**SÉRIE D'EXERCICES**.
1. Pouvez-vous transcrire le passage sur la fortune des Concini à partir des mots « C’est parmi cette » jusqu'aux mots « escompté leur faveur. » inclus ?
2. Comment poursuivriez-vous le texte sur l'ascension politique des Concini après sa dernière phrase ?

**TEXTE SOURCE**.
Quand les chefs en sont à ce point de découragement, il y a beau temps que les troupes se sont débandées. Elles erraient à l’aventure, sans trop savoir à qui se donner. L’opposition de la haute aristocratie, guidée par des sentimens étroitement égoïstes, embarrassait les ministres, mais n’était pas assez redoutable pour les contraindre ou les remplacer : « Les princes voudraient des réformes dans l’État, dit l’ambassadeur vénitien ; mais l’intérêt des ministres qui sont au pouvoir est de ne faire aucun changement, de peur de découvrir leur faiblesse et leur ruine. Aussi ils ne peuvent trouver aucun moyen d’accomplir une seule réforme ni de chercher à parer aux inconvéniens qu’on leur signale. »

C’est parmi cette impuissance et cette indignité réciproques du pouvoir et de l’opposition, qu’on vit se développer tout à coup la scandaleuse fortune politique des Concini. Elle avait son origine dans la faveur de Marie de Médicis, elle s’accrut de tout ce qui entravait le développement des forces normales du pays. Elle parut si puissante, à un certain moment, que des esprits vigoureux crurent pouvoir s’y attacher et se servir de ce point d’appui pour restaurer en France l’idée gouvernementale. Mais leur calcul était faux, et la chute profonde des favoris italiens entraîna la plupart de ceux qui avaient escompté leur faveur.

**LIGNES EXTRAITES**.
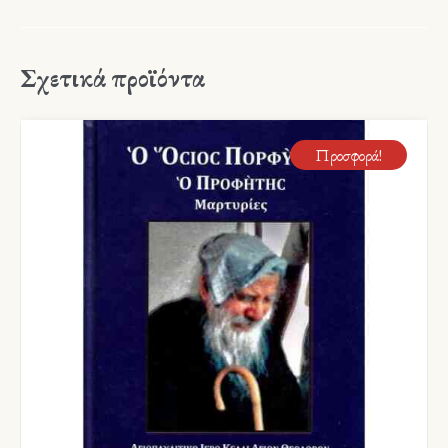
Σχετικά προϊόντα
Προσφορά!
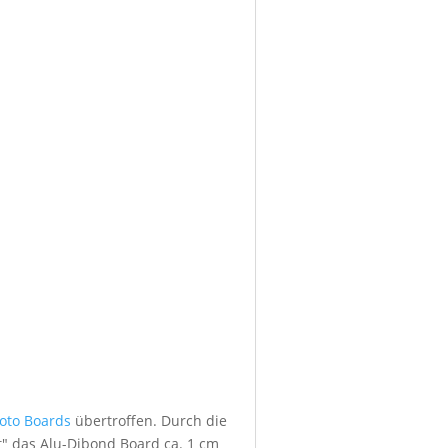
foto Boards
übertroffen. Durch die
" das Alu-Dibond Board ca. 1 cm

**LISTE DES RÉPONSES**.
1.
C’est parmi cette impuissance et cette indignité réciproques du pouvoir et de l’opposition, qu’on vit se développer tout à coup la scandaleuse fortune politique des Concini. Elle avait son origine dans la faveur de Marie de Médicis, elle s’accrut de tout ce qui entravait le développement des forces normales du pays. Elle parut si puissante, à un certain moment, que des esprits vigoureux crurent pouvoir s’y attacher et se servir de ce point d’appui pour restaurer en France l’idée gouvernementale. Mais leur calcul était faux, et la chute profonde des favoris italiens entraîna la plupart de ceux qui avaient escompté leur faveur.

2.
Jusqu’aux premiers mois de l’année 1615, Concini ne s’était guère appliqué sérieusement qu’à accroître sa fortune particulière. Mais elle était devenue peu à peu si considérable que, pour se maintenir ou pour grandir encore, elle devait dominer l’État. Le roi touchait à sa majorité. L’entourage de Marie de Médicis cherchait les moyens de prolonger le plus longtemps possible l’autorité effective de la reine mère. Chacun prenait ses positions en vue d’une situation que l’on considérait comme durable. Concini paraissait si solidement établi qu’on commençait à le respecter : « Son esprit, sa nourriture et plusieurs autres qualités — dit un homme qui n’est pourtant pas suspect de servilisme Rohan — le font juger digne de grandes faveurs et même font désirer qu’il se naturalise parmi nous et y établisse une grande maison, ce qui ne peut qu’être honorable à notre nation. » Le monde politique, où les espérances et les ambitions sont toujours on mouvement, a pour loi de passer outre au fait accompli. Le vieux Villeroy lui-même avait cru faire un coup de maître en mariant son petit-fils avec la fille du Florentin.